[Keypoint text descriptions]

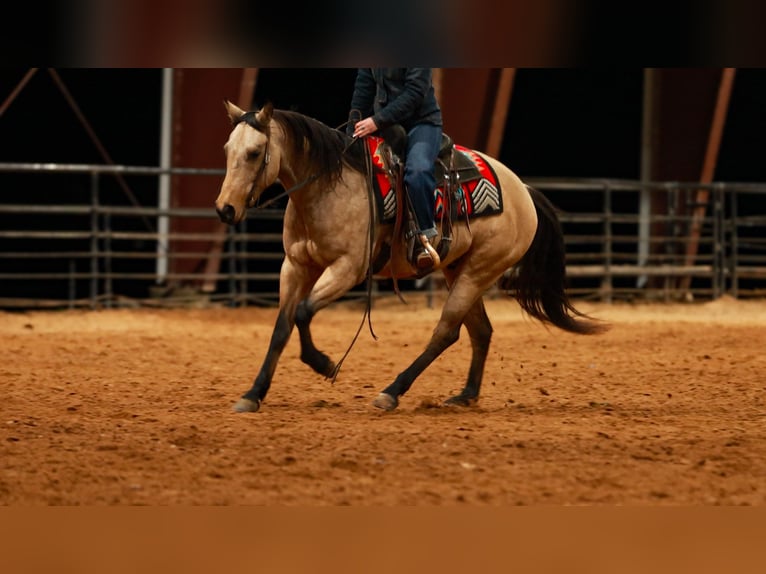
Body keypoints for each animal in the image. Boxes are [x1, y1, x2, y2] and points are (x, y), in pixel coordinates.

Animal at [215, 100, 607, 413]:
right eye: (227, 149)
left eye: (254, 152)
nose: (225, 209)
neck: (328, 186)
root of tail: (522, 190)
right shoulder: (295, 266)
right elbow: (282, 327)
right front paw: (253, 394)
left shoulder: (347, 269)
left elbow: (303, 312)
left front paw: (324, 363)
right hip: (458, 269)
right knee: (480, 331)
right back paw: (465, 395)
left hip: (479, 271)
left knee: (446, 332)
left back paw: (392, 391)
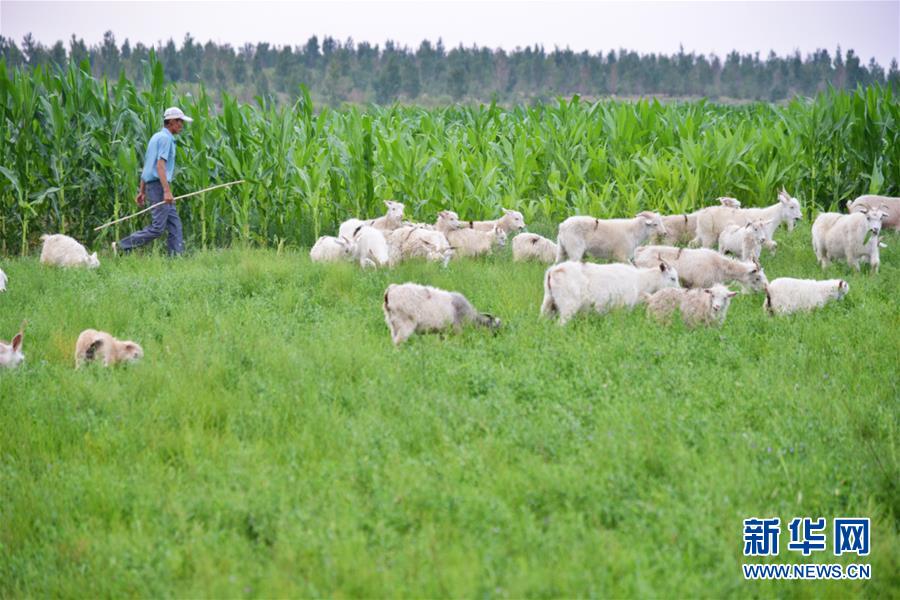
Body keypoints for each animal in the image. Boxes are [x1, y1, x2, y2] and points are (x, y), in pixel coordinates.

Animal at [536, 258, 680, 324]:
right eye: (672, 278)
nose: (679, 290)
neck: (640, 280)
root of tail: (553, 271)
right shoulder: (622, 307)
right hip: (568, 305)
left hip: (548, 303)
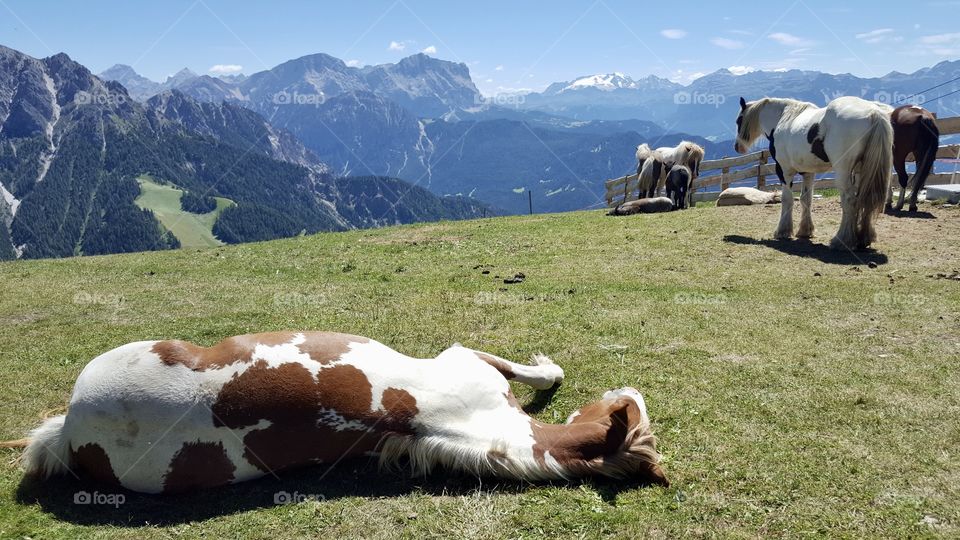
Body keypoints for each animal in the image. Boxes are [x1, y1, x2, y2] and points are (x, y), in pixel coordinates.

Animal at [735, 96, 893, 250]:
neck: (783, 118)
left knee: (850, 201)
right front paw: (805, 231)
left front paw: (783, 231)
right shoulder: (808, 172)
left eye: (738, 120)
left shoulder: (784, 170)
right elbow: (806, 199)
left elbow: (787, 199)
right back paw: (864, 238)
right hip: (862, 171)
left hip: (844, 171)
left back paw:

**Exercise brief**: Repeat the data word for word; drop the pictures.

**Answer box**:
Body keypoints for each animal in the image. Boxes are [x1, y1, x2, y2] and points are (x, y), in pixel coordinates.

Animal at [215, 100, 607, 413]:
right eye: (227, 149)
left eye: (254, 152)
nose: (225, 209)
neck: (328, 186)
root of tail: (522, 190)
right shoulder: (295, 266)
right elbow: (282, 327)
right front paw: (253, 394)
left shoulder: (347, 269)
left elbow: (303, 312)
left front paw: (324, 363)
right hip: (458, 269)
right knee: (480, 331)
right back paw: (465, 395)
left hip: (479, 271)
left knee: (446, 332)
left back paw: (392, 391)
Body keypoints for each animal in the image. Boxes are [x1, y1, x2, y2] and points are (x, y), in pixel coordinates.

Animal at [536, 258, 680, 324]:
right eye: (672, 278)
nose: (679, 290)
neck: (640, 280)
root of tail: (553, 271)
right shoulder: (622, 307)
right hip: (568, 305)
left hip: (548, 303)
Body keypoints for each animal in the image. Boxes are [x1, y1, x2, y2] and points are (x, y), in pixel coordinates.

Animal at [735, 96, 893, 250]:
neck: (783, 118)
left knee: (850, 201)
right front paw: (805, 231)
left front paw: (783, 231)
right shoulder: (808, 172)
left eye: (738, 120)
left shoulder: (784, 170)
right elbow: (806, 199)
left elbow: (787, 199)
right back paw: (864, 238)
right hip: (862, 171)
left hip: (844, 171)
left back paw:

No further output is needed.